The evolution of the final helium shell flash star V605 Aquilae, from 1917 to 1997

Geoffrey C. Clayton, Louisiana State University
Orsola De Marco, University College London


Only three stars have been observed going through a final helium shell flash since the advent of modern instrumentation, FG Sagittae (in 1894), V605 Aquilae (in 1919), and Sakurai's Object (in 1996). In this paper, we present for the first time a spectrum taken of V605 Aql, while it was in its cool giant phase in 1921. This spectrum is identical to that typically seen in R Coronae Borealis stars with Teff∼ 5000 K. It shows strong Swan bands of C2 and the violet CN bands as well as weak or absent hydrogen features and little or no evidence of 13C. The star reached MB∼ -4.7 at its outburst peak in 1919 assuming a distance of 3.5 kpc.
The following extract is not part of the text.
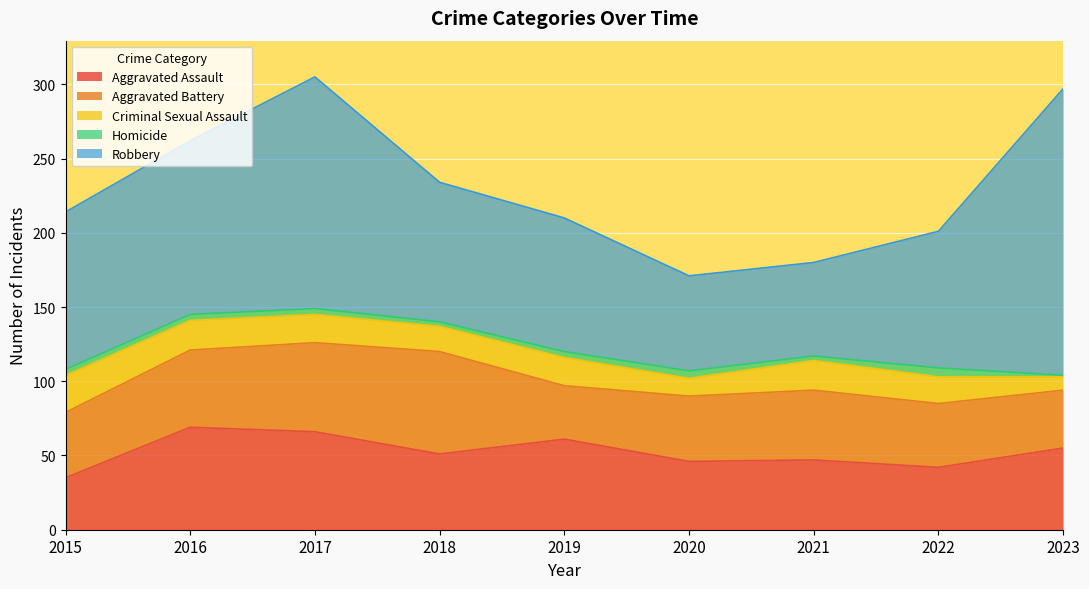

What is the difference between the maximum and minimum values in the Criminal Sexual Assault series?

16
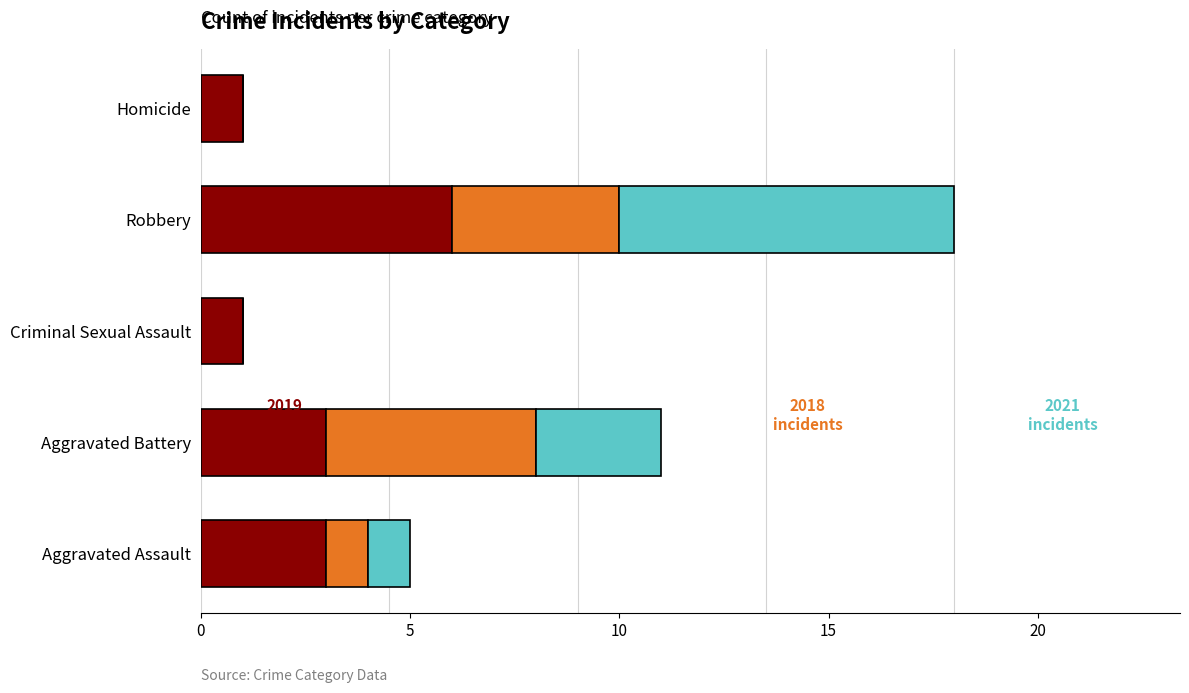

At which category is the sum across all series the highest?

Robbery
In addition, we discuss ground-and space-based observations of the present state of V605 Aql. The star is very faint (mv≲23) but a broad C IV λ5800 emission line is seen, indicating V605 Aql now has a Wolf-Rayet-type spectrum with Teff≥50 000 K. We argue that the present faintness of the star is likely to be due to a thick cloud of dust, rather than the star becoming intrinsically fainter after the post-outburst luminosity peak of 1919. The dust is contained in a hydrogen-deficient nebular knot ejected during the final flash and now resolved as a small asymmetrical nebula. The star and knot are at the center of A58, an old Planetary Nebula. Surrounding A58 is a much larger shell-like structure seen in the IRAS 100 μm map. An apparent shell of diameter 40′ centered on V605 Aql can be seen. V605 Aql provides a unique opportunity to investigate the evolution of a final flash star over a period of 80 years. In the observed evolution of V605 Aql, we may be seeing the future of Sakurai's object and also a possible link to the formation of R Coronae Borealis stars © 1997 The American Astronomical Society.